According to recent news reports of sales figures, this holiday season is looking good. And it has been good for us so far. So thank you all for being loyal First Vine customers and coming through at the end of the year!
With deliveries, Cy and I are just getting Christmas in under the wire, including our annual Eggnog Fest, called “Nogageddon” this year. It’s our 10th year of hosting a Christmas party featuring sweets and eggnog that we make ourselves. It may seem odd for wine purveyors not to hold a wino party, but we have lots of friends who don’t drink. So we thought we’d make something that everyone could enjoy. (And of course we serve wine too. We just can’t help ourselves…)
The idea is to make eggnog without booze, then let people add alcohol to their own glasses. We put out practically everything in the liquor cabinet. This has led to several interesting concoctions, some more memorable than others. My personal favorite is adding Cointreau, which makes the best creamsicle you’ve ever had.
So instead of a recipe for food and a wine pairing, here is my recipe for classic eggnog, scaled down for two people (instead of the 3 dozen eggs I use for our party). It will last for a few days in the fridge if you have leftovers. Or if you have an ice cream maker, make some extra and turn it into ice cream – it has pretty much the same ingredients. I’ve given you an alcohol suggestion if you want to add it, or leave it alcohol free and do some experimenting.
For some reason, most recipes that include beating egg whites tell you to beat them after you’ve done everything else and then fold them into the rest of the ingredients.
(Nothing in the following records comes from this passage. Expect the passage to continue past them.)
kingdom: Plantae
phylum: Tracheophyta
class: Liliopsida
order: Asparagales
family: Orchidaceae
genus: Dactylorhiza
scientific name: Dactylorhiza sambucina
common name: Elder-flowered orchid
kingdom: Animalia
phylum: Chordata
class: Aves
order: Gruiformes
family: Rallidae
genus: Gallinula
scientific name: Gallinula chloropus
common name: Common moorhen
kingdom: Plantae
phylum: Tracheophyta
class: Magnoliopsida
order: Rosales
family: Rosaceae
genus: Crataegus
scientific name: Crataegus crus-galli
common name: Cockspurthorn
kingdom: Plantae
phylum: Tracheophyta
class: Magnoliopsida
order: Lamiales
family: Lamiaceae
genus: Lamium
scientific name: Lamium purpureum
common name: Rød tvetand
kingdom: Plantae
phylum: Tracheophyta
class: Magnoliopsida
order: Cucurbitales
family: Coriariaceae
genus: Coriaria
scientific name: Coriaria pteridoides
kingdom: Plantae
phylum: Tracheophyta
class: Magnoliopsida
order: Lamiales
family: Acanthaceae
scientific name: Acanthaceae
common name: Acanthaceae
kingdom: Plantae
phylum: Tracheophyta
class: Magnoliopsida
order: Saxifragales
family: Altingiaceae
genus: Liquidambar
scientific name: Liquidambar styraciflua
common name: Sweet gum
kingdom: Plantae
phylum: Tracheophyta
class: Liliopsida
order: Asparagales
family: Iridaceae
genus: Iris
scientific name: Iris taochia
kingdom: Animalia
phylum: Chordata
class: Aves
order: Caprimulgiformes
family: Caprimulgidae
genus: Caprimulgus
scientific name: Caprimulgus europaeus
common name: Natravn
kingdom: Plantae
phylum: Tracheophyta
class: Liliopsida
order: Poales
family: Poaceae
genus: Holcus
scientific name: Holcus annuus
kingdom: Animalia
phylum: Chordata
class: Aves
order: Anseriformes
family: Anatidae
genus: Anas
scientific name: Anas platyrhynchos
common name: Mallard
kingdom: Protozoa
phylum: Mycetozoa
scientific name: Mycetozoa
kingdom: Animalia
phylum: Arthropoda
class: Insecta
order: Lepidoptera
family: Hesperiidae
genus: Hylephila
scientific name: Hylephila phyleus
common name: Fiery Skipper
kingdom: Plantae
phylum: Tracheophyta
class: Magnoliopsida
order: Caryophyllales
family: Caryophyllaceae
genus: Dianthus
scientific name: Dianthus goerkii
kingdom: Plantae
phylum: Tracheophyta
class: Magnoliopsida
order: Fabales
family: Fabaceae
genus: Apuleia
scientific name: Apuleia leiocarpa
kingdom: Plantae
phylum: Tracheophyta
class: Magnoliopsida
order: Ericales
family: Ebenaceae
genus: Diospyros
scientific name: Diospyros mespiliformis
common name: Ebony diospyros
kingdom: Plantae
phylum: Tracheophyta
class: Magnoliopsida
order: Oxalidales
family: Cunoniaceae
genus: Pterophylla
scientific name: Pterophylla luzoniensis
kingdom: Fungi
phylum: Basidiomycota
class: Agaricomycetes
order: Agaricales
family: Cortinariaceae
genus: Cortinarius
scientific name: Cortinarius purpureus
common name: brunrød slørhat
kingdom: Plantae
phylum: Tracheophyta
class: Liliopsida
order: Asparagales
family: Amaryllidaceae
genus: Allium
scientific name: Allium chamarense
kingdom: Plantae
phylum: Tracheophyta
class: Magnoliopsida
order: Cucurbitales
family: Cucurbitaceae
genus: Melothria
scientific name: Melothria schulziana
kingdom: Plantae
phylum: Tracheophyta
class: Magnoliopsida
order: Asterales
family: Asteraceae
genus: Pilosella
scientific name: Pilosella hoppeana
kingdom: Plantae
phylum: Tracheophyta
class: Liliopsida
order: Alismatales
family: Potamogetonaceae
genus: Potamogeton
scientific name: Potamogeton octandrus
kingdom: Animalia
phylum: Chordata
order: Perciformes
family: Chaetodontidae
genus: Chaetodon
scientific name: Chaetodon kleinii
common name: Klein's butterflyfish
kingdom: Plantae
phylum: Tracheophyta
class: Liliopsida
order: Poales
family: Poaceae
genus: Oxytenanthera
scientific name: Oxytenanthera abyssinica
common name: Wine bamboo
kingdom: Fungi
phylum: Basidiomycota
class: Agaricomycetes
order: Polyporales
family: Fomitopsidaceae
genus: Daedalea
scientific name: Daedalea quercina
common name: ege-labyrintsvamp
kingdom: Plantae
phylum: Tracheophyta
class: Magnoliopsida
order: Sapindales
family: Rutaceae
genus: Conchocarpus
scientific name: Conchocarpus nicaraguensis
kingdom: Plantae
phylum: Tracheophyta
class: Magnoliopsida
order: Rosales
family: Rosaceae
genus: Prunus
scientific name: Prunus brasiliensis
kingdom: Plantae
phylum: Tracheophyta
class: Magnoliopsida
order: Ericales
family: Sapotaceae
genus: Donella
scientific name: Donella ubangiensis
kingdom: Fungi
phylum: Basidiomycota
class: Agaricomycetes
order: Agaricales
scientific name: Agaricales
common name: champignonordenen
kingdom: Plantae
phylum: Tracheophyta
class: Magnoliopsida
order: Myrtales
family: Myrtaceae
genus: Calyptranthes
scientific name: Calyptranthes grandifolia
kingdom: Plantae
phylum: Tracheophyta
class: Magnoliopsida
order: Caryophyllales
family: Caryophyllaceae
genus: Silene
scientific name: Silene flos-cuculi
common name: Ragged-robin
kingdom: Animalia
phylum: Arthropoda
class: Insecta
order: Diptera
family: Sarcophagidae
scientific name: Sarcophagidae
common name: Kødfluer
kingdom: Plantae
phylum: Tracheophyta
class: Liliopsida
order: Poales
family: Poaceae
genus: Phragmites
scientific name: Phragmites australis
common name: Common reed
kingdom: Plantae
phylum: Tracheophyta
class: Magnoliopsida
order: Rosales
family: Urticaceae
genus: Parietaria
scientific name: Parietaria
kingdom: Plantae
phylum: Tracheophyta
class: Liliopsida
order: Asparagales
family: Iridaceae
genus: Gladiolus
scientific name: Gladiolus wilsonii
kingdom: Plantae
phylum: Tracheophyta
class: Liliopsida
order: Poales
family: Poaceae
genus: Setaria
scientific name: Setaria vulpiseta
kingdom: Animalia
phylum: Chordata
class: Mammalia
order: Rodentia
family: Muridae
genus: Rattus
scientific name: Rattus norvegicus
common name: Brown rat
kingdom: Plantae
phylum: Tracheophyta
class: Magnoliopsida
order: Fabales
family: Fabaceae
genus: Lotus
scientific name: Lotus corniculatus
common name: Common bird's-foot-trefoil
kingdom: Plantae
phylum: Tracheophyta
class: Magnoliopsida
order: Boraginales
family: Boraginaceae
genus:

But then you have to clean the bowl and the beaters, and it just doesn’t seem worth it. So I beat the egg whites first and put them in the serving bowl, then beat the yolks, sugar, and milk and cream. Why wash everything twice if you don’t have to?
As a bonus, I’m also including a nifty recipe my blogger friend Sue from Food Network Musings sent me. Some people don’t want to eat raw eggs, and others probably shouldn’t (like children, the elderly, or people with weakened immune systems). Sue makes a cooked egg custard and then folds in whipped cream. It’s equally delicious and you can feed it to anyone who isn’t worried about the calories.
Either one of these recipes makes a great Yuletide drink. I hope you’ll try them out – and have a wonderful holiday!
3 eggs, separated
½ cup sugar
1 cup heavy cream
1 cup milk
Optional: Grated nutmeg
Beat the egg whites (using the whisk attachment if you’re using a stand mixer), starting on low speed until they begin to foam, then raising the speed to high. When they start to form soft peaks, slowly pour in ¼ cup of sugar and continue to beat until the whites are glossy and form stiff peaks. Scrape the beaten whites into a serving bowl with a spatula. Then add the egg yolks to the mixing bowl and beat for a couple of minutes on high speed. Add the remaining ¼ cup sugar, one tablespoon at a time, and continue beating for a few minutes until very light and fluffy. You’ll know you’re done when you stick a finger in the mixture and you don’t feel any grit from the sugar. Then mix in the milk and cream, making sure to scrape the bowl thoroughly. Pour the yolk mixture over the whites in the serving bowl, then gently fold the two together. Sprinkle with grated nutmeg to taste.
For an alcoholic version, add between ½ cup and 1 cup of bourbon or rum to the yolk mixture before you add it to the beaten whites. You can also add a mixture of bourbon and brandy.
5 tablespoons sugar
2 cups whole milk, heated until it just comes to the boil
½ cup whipping cream, whipped to soft peaks with 1 tablespoon sugar
Beat the eggs with the 5 tablespoons sugar until the mixture is thick and lemon-colored. Keep beating the mixture and slowly add ¼ cup of the heated milk. Transfer the mixture to a small heavy-bottomed saucepan. Whisking all the time, slowly add the rest of the hot milk. Cook over medium low heat, stirring all the time, until the custard measures at least 160 degrees F on a candy thermometer. (That’s hot enough to kill the harmful bacteria – you can go to 170 without difficulty, but the mixture might start to curdle at 180). The foam on the top will be mostly gone. Immediately take the mixture off the heat and strain it through a fine strainer. Chill the mixture, then fold in the whipped cream. Top with freshly-grated nutmeg.
For an alcoholic version, stir ½ cup brandy and 2 tablespoons rum into the cooled egg mixture before you fold in the whipped cream.